PROBLEM: The required output is the line that contains "left hip: (516, 194)" plus every line after it in the listing below, copied exactly as it appears.

SOURCE MATERIAL:
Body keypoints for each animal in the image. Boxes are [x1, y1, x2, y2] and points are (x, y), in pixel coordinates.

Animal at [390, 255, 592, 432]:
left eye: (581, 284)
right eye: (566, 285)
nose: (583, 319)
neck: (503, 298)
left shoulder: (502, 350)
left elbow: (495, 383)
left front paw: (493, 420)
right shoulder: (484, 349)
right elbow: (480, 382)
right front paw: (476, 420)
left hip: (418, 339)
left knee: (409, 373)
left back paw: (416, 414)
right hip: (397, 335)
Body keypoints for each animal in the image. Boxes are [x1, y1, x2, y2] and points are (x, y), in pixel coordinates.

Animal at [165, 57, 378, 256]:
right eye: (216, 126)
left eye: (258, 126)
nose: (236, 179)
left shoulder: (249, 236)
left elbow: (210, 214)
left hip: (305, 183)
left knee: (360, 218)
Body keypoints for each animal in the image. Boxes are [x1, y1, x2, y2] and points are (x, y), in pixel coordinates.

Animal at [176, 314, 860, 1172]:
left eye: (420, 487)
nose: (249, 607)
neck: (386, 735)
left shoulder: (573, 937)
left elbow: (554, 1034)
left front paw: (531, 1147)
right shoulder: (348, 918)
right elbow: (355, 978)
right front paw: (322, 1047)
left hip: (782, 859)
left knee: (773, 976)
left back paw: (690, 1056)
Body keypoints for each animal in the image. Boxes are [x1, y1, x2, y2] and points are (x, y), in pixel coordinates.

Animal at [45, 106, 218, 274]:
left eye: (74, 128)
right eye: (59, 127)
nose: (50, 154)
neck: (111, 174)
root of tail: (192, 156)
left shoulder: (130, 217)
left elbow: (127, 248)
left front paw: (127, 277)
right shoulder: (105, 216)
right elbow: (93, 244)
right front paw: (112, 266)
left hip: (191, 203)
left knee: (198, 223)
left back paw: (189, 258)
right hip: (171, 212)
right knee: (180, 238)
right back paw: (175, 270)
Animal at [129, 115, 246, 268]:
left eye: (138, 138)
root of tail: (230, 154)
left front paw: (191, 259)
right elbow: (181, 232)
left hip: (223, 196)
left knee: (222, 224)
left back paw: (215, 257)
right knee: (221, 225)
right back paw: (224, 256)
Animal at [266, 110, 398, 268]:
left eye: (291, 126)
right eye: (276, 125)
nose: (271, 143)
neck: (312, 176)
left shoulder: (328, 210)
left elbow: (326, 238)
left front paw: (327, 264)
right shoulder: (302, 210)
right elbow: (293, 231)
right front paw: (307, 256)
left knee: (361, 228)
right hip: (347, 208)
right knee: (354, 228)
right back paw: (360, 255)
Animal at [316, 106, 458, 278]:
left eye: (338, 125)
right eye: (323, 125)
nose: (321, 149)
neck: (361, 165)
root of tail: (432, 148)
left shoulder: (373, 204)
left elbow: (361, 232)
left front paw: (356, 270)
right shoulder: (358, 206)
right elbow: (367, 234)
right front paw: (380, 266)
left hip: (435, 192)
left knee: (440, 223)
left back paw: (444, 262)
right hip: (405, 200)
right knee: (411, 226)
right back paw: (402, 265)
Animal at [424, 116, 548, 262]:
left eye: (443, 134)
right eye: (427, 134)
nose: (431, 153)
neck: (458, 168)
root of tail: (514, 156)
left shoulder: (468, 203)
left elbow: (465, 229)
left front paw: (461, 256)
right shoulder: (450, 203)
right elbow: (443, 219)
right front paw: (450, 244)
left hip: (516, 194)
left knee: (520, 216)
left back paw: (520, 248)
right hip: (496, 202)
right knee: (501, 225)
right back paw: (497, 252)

RESPONSE TO THE TASK:
left hip: (516, 194)
left knee: (520, 216)
left back paw: (520, 248)
right hip: (496, 202)
right knee: (501, 225)
right back paw: (497, 252)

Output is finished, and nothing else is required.